[Stored items]
• • • •

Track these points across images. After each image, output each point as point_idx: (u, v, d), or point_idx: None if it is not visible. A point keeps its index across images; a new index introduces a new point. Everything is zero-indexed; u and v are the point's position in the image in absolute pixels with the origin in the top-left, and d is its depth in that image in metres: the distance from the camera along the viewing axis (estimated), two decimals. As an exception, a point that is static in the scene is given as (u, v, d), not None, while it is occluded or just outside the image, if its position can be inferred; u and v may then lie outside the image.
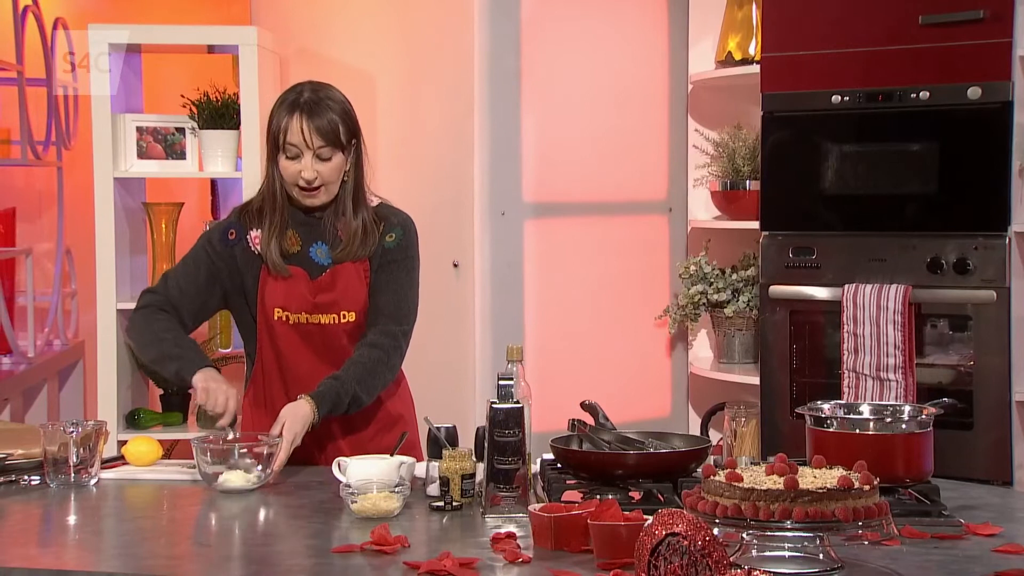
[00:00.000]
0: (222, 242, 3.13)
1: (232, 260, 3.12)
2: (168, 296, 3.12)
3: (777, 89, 4.33)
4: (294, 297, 3.09)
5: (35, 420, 4.98)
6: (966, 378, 4.06)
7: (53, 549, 2.51)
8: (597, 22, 4.70)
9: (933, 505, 2.53)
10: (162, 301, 3.12)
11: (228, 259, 3.12)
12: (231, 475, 2.78)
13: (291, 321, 3.10)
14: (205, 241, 3.16)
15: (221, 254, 3.12)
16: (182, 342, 3.08)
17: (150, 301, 3.13)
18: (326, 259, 3.11)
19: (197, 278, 3.13)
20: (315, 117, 3.02)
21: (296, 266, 3.09)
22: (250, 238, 3.11)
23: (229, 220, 3.18)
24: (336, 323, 3.11)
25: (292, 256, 3.10)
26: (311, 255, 3.11)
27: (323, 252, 3.11)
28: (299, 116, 3.02)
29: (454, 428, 2.88)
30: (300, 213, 3.13)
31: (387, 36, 4.64)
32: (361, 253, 3.11)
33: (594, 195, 4.73)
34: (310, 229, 3.12)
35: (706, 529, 1.95)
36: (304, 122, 3.01)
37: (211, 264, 3.12)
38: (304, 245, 3.11)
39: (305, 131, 3.01)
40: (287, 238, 3.10)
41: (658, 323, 4.85)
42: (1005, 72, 3.93)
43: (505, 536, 2.37)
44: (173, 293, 3.12)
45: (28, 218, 5.53)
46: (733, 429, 4.02)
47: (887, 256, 4.12)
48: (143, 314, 3.13)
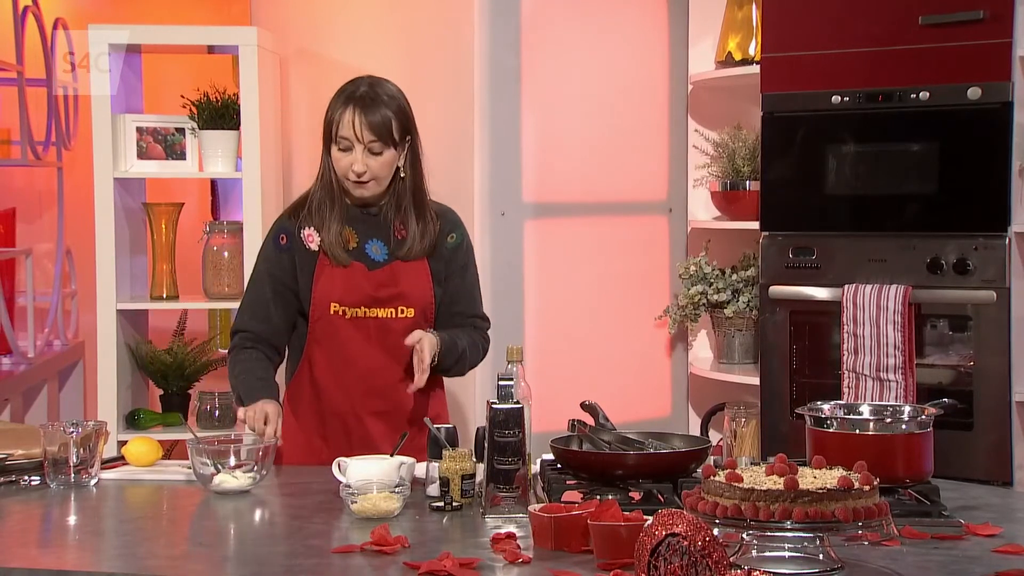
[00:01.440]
0: (276, 250, 3.16)
1: (291, 264, 3.14)
2: (247, 328, 3.15)
3: (777, 89, 4.33)
4: (352, 290, 3.11)
5: (35, 420, 4.98)
6: (966, 378, 4.06)
7: (53, 549, 2.51)
8: (597, 22, 4.70)
9: (933, 505, 2.54)
10: (244, 337, 3.15)
11: (287, 264, 3.14)
12: (226, 476, 2.78)
13: (348, 315, 3.12)
14: (262, 257, 3.19)
15: (278, 262, 3.15)
16: (247, 379, 3.10)
17: (235, 343, 3.17)
18: (382, 255, 3.14)
19: (264, 297, 3.15)
20: (368, 112, 3.07)
21: (354, 260, 3.13)
22: (304, 236, 3.14)
23: (279, 225, 3.19)
24: (393, 317, 3.14)
25: (349, 252, 3.13)
26: (367, 251, 3.15)
27: (379, 249, 3.15)
28: (352, 109, 3.07)
29: (454, 428, 2.88)
30: (356, 210, 3.17)
31: (387, 36, 4.64)
32: (420, 252, 3.16)
33: (594, 195, 4.73)
34: (366, 226, 3.16)
35: (706, 529, 1.95)
36: (357, 116, 3.06)
37: (272, 278, 3.15)
38: (360, 241, 3.14)
39: (357, 125, 3.05)
40: (345, 234, 3.14)
41: (658, 323, 4.85)
42: (1005, 72, 3.93)
43: (505, 536, 2.37)
44: (251, 324, 3.16)
45: (28, 218, 5.53)
46: (733, 429, 4.03)
47: (887, 256, 4.12)
48: (231, 360, 3.17)
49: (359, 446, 3.09)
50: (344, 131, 3.06)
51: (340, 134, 3.07)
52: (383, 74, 4.70)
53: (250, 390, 3.08)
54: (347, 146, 3.07)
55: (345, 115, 3.07)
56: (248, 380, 3.10)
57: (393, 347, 3.11)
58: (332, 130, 3.08)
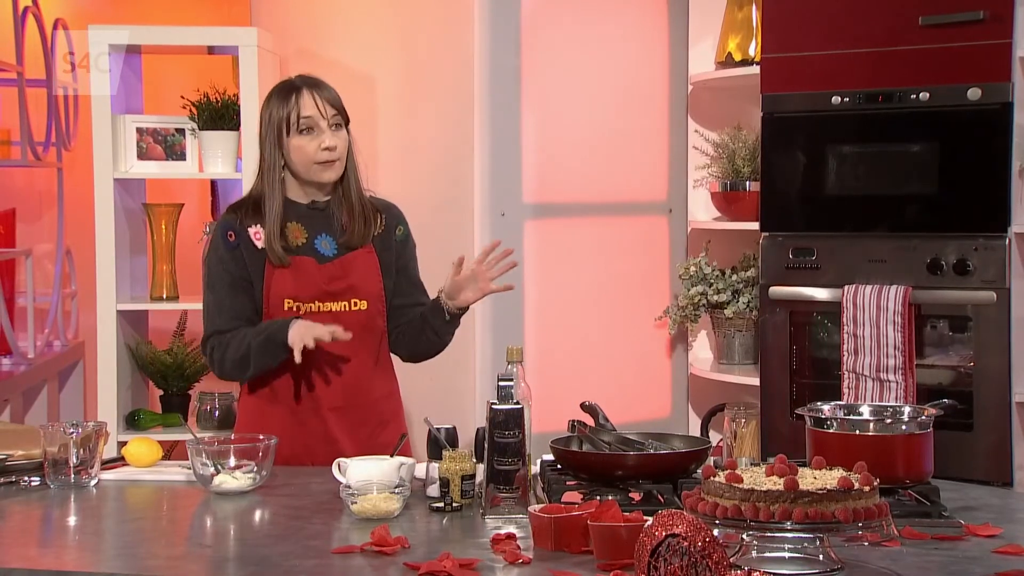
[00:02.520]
0: (227, 247, 3.13)
1: (241, 261, 3.13)
2: (221, 329, 3.12)
3: (777, 90, 4.33)
4: (305, 286, 3.11)
5: (35, 421, 4.98)
6: (966, 379, 4.06)
7: (53, 550, 2.51)
8: (597, 23, 4.70)
9: (933, 506, 2.53)
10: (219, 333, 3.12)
11: (239, 261, 3.13)
12: (226, 476, 2.78)
13: (302, 311, 3.11)
14: (214, 258, 3.16)
15: (232, 259, 3.13)
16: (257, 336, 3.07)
17: (212, 345, 3.12)
18: (331, 250, 3.15)
19: (228, 296, 3.13)
20: (322, 89, 3.14)
21: (303, 256, 3.12)
22: (251, 233, 3.13)
23: (225, 224, 3.17)
24: (347, 311, 3.15)
25: (298, 248, 3.13)
26: (316, 246, 3.15)
27: (328, 243, 3.15)
28: (308, 91, 3.11)
29: (454, 429, 2.88)
30: (302, 206, 3.17)
31: (387, 37, 4.64)
32: (364, 240, 3.18)
33: (594, 196, 4.73)
34: (314, 221, 3.16)
35: (706, 530, 1.95)
36: (315, 94, 3.11)
37: (231, 275, 3.13)
38: (309, 237, 3.15)
39: (318, 102, 3.10)
40: (291, 231, 3.13)
41: (658, 324, 4.85)
42: (1005, 73, 3.92)
43: (505, 537, 2.37)
44: (222, 324, 3.12)
45: (28, 219, 5.53)
46: (733, 430, 4.03)
47: (887, 257, 4.12)
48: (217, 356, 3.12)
49: (321, 442, 3.12)
50: (306, 111, 3.09)
51: (302, 115, 3.09)
52: (383, 74, 4.73)
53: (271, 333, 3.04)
54: (309, 126, 3.09)
55: (303, 98, 3.11)
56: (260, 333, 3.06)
57: (349, 342, 3.10)
58: (289, 118, 3.09)
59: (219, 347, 3.11)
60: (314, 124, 3.09)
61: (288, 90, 3.13)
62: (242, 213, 3.15)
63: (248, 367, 3.09)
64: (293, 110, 3.09)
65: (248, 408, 3.21)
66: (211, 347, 3.13)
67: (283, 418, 3.15)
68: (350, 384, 3.17)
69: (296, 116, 3.09)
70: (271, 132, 3.11)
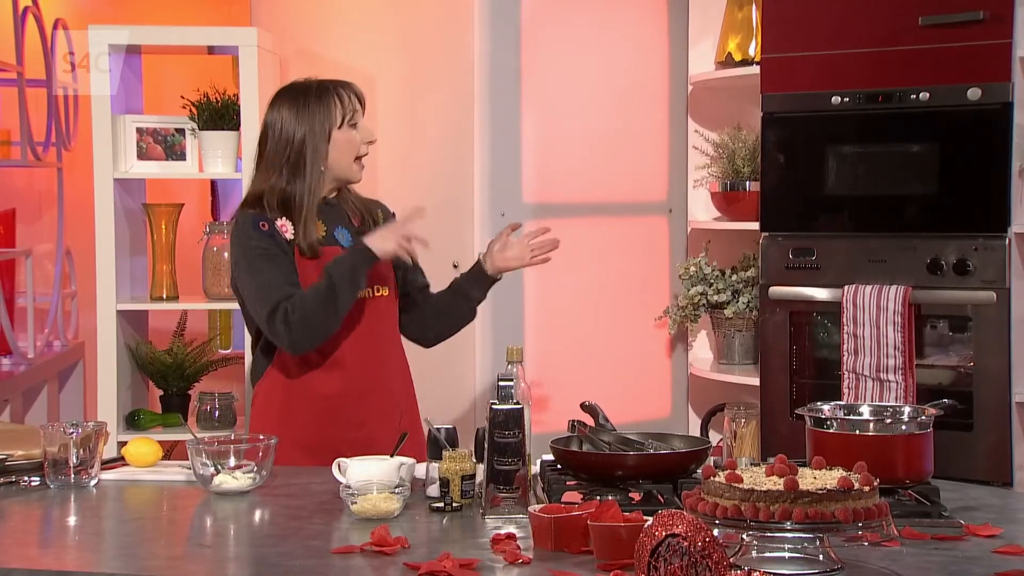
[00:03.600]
0: (261, 232, 3.14)
1: (280, 245, 3.15)
2: (283, 294, 3.07)
3: (777, 90, 4.33)
4: None
5: (35, 421, 4.99)
6: (966, 379, 4.06)
7: (53, 550, 2.51)
8: (597, 23, 4.70)
9: (933, 506, 2.53)
10: (285, 299, 3.07)
11: (277, 244, 3.15)
12: (226, 476, 2.78)
13: None
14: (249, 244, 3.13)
15: (268, 240, 3.14)
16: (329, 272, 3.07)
17: (285, 308, 3.06)
18: (347, 241, 3.22)
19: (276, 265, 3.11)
20: (356, 88, 3.26)
21: (327, 246, 3.19)
22: (278, 225, 3.16)
23: (253, 216, 3.17)
24: (372, 297, 3.22)
25: (321, 241, 3.20)
26: (336, 238, 3.22)
27: (344, 235, 3.24)
28: (344, 87, 3.23)
29: (454, 429, 2.88)
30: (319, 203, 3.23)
31: (387, 37, 4.64)
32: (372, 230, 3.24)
33: (594, 196, 4.73)
34: (329, 216, 3.24)
35: (706, 530, 1.95)
36: (352, 90, 3.24)
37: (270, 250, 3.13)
38: (328, 230, 3.22)
39: (358, 97, 3.24)
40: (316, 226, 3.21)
41: (658, 324, 4.85)
42: (1005, 73, 3.92)
43: (505, 537, 2.37)
44: (279, 291, 3.07)
45: (28, 219, 5.53)
46: (733, 430, 4.03)
47: (887, 257, 4.12)
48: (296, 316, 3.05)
49: (349, 428, 3.15)
50: (355, 105, 3.22)
51: (355, 108, 3.21)
52: (383, 74, 4.73)
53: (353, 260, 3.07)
54: (355, 122, 3.21)
55: (351, 93, 3.22)
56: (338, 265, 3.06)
57: (372, 327, 3.18)
58: (344, 112, 3.19)
59: (293, 308, 3.05)
60: (359, 119, 3.23)
61: (327, 89, 3.21)
62: (266, 207, 3.17)
63: (335, 309, 3.04)
64: (348, 106, 3.20)
65: (269, 397, 3.22)
66: (282, 313, 3.05)
67: (308, 405, 3.18)
68: (375, 370, 3.23)
69: (352, 110, 3.20)
70: (316, 131, 3.16)
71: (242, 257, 3.15)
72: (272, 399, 3.22)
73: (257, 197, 3.21)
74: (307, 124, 3.17)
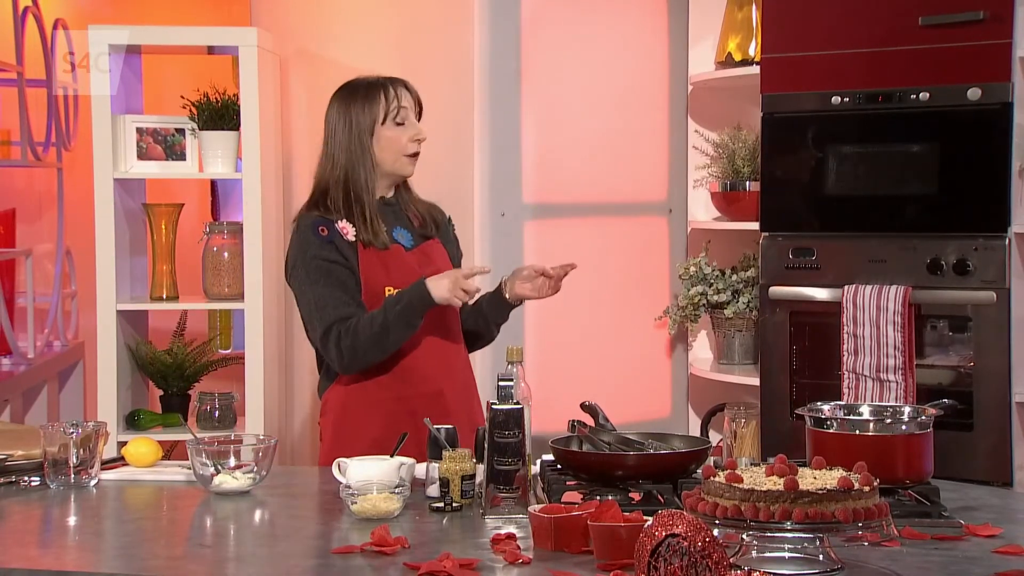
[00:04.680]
0: (321, 240, 3.17)
1: (340, 251, 3.17)
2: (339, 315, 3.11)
3: (777, 90, 4.33)
4: (399, 272, 3.19)
5: (35, 421, 4.99)
6: (966, 379, 4.06)
7: (53, 550, 2.51)
8: (597, 23, 4.70)
9: (933, 506, 2.53)
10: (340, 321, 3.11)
11: (337, 252, 3.17)
12: (226, 477, 2.78)
13: None
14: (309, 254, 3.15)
15: (332, 248, 3.16)
16: (388, 305, 3.11)
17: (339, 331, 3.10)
18: (408, 241, 3.27)
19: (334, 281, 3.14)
20: (410, 85, 3.31)
21: (394, 244, 3.23)
22: (339, 228, 3.18)
23: (313, 221, 3.19)
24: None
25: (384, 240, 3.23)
26: (396, 238, 3.26)
27: (404, 236, 3.28)
28: (400, 84, 3.28)
29: (454, 429, 2.88)
30: (377, 203, 3.27)
31: (387, 37, 4.64)
32: (433, 232, 3.34)
33: (594, 196, 4.73)
34: (388, 216, 3.28)
35: (706, 530, 1.95)
36: (406, 88, 3.28)
37: (334, 263, 3.15)
38: (388, 230, 3.25)
39: (412, 94, 3.28)
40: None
41: (658, 324, 4.85)
42: (1005, 73, 3.92)
43: (505, 537, 2.37)
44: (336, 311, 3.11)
45: (28, 219, 5.54)
46: (733, 430, 4.03)
47: (887, 257, 4.12)
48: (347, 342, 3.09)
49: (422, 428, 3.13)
50: (405, 102, 3.25)
51: (402, 105, 3.24)
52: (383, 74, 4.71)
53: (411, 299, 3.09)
54: (403, 119, 3.24)
55: (399, 89, 3.27)
56: (396, 303, 3.09)
57: (439, 323, 3.23)
58: (387, 109, 3.23)
59: (347, 333, 3.10)
60: (406, 117, 3.25)
61: (378, 86, 3.26)
62: (324, 210, 3.20)
63: (386, 343, 3.10)
64: (392, 101, 3.23)
65: (346, 400, 3.22)
66: (335, 336, 3.10)
67: (382, 406, 3.19)
68: (447, 369, 3.26)
69: (396, 107, 3.23)
70: (360, 127, 3.21)
71: (300, 264, 3.17)
72: (345, 394, 3.22)
73: (322, 195, 3.24)
74: (353, 120, 3.23)
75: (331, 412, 3.26)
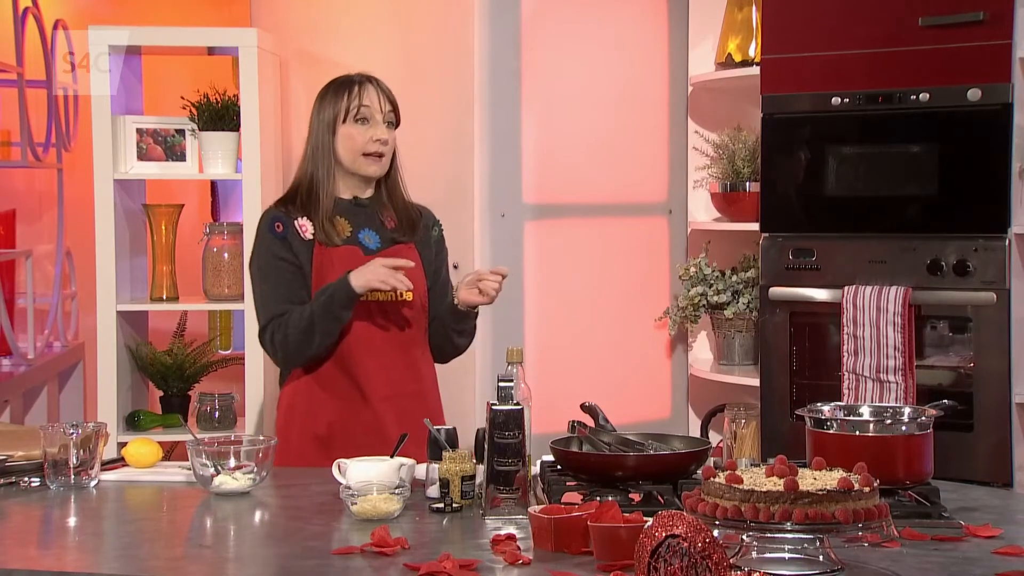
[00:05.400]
0: (275, 236, 3.18)
1: (290, 249, 3.18)
2: (276, 311, 3.15)
3: (777, 91, 4.33)
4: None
5: (35, 422, 4.99)
6: (966, 380, 4.06)
7: (53, 551, 2.51)
8: (597, 23, 4.70)
9: (933, 507, 2.53)
10: (276, 317, 3.15)
11: (288, 249, 3.18)
12: (226, 477, 2.78)
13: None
14: (262, 248, 3.20)
15: (280, 247, 3.18)
16: (314, 300, 3.12)
17: (272, 328, 3.15)
18: (375, 243, 3.24)
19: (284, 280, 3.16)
20: (383, 86, 3.27)
21: (350, 246, 3.20)
22: (298, 226, 3.19)
23: (271, 216, 3.22)
24: (394, 300, 3.22)
25: (344, 240, 3.21)
26: (361, 239, 3.23)
27: (372, 238, 3.24)
28: (371, 84, 3.25)
29: (454, 430, 2.88)
30: (346, 202, 3.26)
31: (387, 37, 4.64)
32: (407, 236, 3.28)
33: (594, 197, 4.73)
34: (358, 217, 3.25)
35: (706, 531, 1.95)
36: (376, 88, 3.25)
37: (284, 260, 3.17)
38: (353, 231, 3.23)
39: (380, 96, 3.24)
40: (337, 224, 3.22)
41: (658, 325, 4.85)
42: (1005, 74, 3.93)
43: (505, 538, 2.37)
44: (275, 306, 3.15)
45: (28, 220, 5.53)
46: (733, 431, 4.03)
47: (887, 258, 4.12)
48: (279, 337, 3.13)
49: (371, 432, 3.16)
50: (368, 100, 3.23)
51: (362, 104, 3.22)
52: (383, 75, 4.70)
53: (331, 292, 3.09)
54: (365, 117, 3.22)
55: (366, 88, 3.24)
56: (319, 297, 3.11)
57: (394, 330, 3.20)
58: (348, 106, 3.21)
59: (279, 328, 3.14)
60: (370, 115, 3.22)
61: (347, 83, 3.25)
62: (288, 207, 3.22)
63: (313, 336, 3.12)
64: (354, 99, 3.21)
65: (294, 399, 3.23)
66: (271, 332, 3.15)
67: (332, 408, 3.20)
68: (398, 374, 3.24)
69: (356, 105, 3.21)
70: (324, 123, 3.22)
71: (254, 260, 3.23)
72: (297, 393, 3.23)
73: (292, 191, 3.26)
74: (319, 116, 3.24)
75: (280, 410, 3.29)
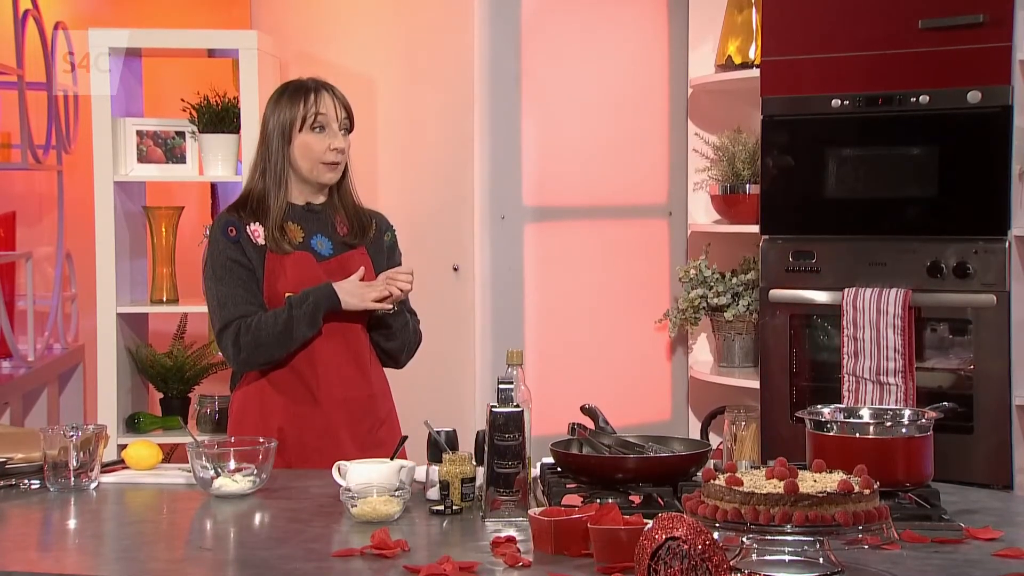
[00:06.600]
0: (229, 240, 3.17)
1: (245, 254, 3.17)
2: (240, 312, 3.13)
3: (777, 93, 4.33)
4: (305, 280, 3.16)
5: (35, 424, 4.99)
6: (966, 382, 4.06)
7: (53, 553, 2.51)
8: (597, 26, 4.70)
9: (933, 509, 2.53)
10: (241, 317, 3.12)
11: (241, 253, 3.17)
12: (226, 480, 2.78)
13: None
14: (216, 251, 3.18)
15: (235, 250, 3.17)
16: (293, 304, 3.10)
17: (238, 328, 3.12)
18: (327, 249, 3.21)
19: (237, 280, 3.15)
20: (337, 92, 3.23)
21: (302, 251, 3.18)
22: (250, 231, 3.18)
23: (224, 221, 3.21)
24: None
25: (296, 246, 3.19)
26: (313, 245, 3.21)
27: (324, 243, 3.22)
28: (326, 91, 3.21)
29: (454, 432, 2.88)
30: (299, 208, 3.23)
31: (387, 39, 4.64)
32: (359, 241, 3.25)
33: (594, 199, 4.73)
34: (310, 223, 3.23)
35: (706, 533, 1.95)
36: (331, 96, 3.21)
37: (238, 264, 3.16)
38: (306, 236, 3.21)
39: (335, 103, 3.20)
40: (289, 230, 3.20)
41: (658, 327, 4.85)
42: (1005, 76, 3.93)
43: (505, 540, 2.37)
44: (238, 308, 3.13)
45: (28, 222, 5.53)
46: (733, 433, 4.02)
47: (887, 260, 4.12)
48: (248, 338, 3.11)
49: (320, 436, 3.16)
50: (324, 109, 3.19)
51: (319, 112, 3.18)
52: (383, 77, 4.73)
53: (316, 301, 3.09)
54: (323, 125, 3.18)
55: (322, 96, 3.20)
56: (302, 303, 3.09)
57: (346, 335, 3.18)
58: (304, 114, 3.17)
59: (246, 331, 3.11)
60: (327, 123, 3.19)
61: (302, 89, 3.21)
62: (241, 212, 3.20)
63: (289, 341, 3.11)
64: (311, 108, 3.17)
65: (245, 403, 3.23)
66: (235, 332, 3.12)
67: (283, 412, 3.18)
68: (349, 379, 3.21)
69: (313, 113, 3.17)
70: (279, 129, 3.19)
71: (209, 262, 3.20)
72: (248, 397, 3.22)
73: (245, 196, 3.24)
74: (273, 122, 3.21)
75: (232, 414, 3.28)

• • • •

→ **Problem description**: Working from the records above, write out verbatim only the lines from the line containing "26: (311, 255, 3.11)" through the line containing "48: (143, 314, 3.13)".

→ **Expected answer**:
26: (311, 255, 3.11)
27: (323, 252, 3.11)
28: (299, 116, 3.02)
29: (454, 428, 2.88)
30: (300, 213, 3.13)
31: (387, 36, 4.64)
32: (361, 253, 3.11)
33: (594, 195, 4.73)
34: (310, 229, 3.12)
35: (706, 529, 1.95)
36: (304, 122, 3.01)
37: (211, 264, 3.12)
38: (304, 245, 3.11)
39: (305, 131, 3.01)
40: (287, 238, 3.10)
41: (658, 323, 4.85)
42: (1005, 72, 3.93)
43: (505, 536, 2.37)
44: (173, 293, 3.12)
45: (28, 218, 5.53)
46: (733, 429, 4.02)
47: (887, 256, 4.12)
48: (143, 314, 3.13)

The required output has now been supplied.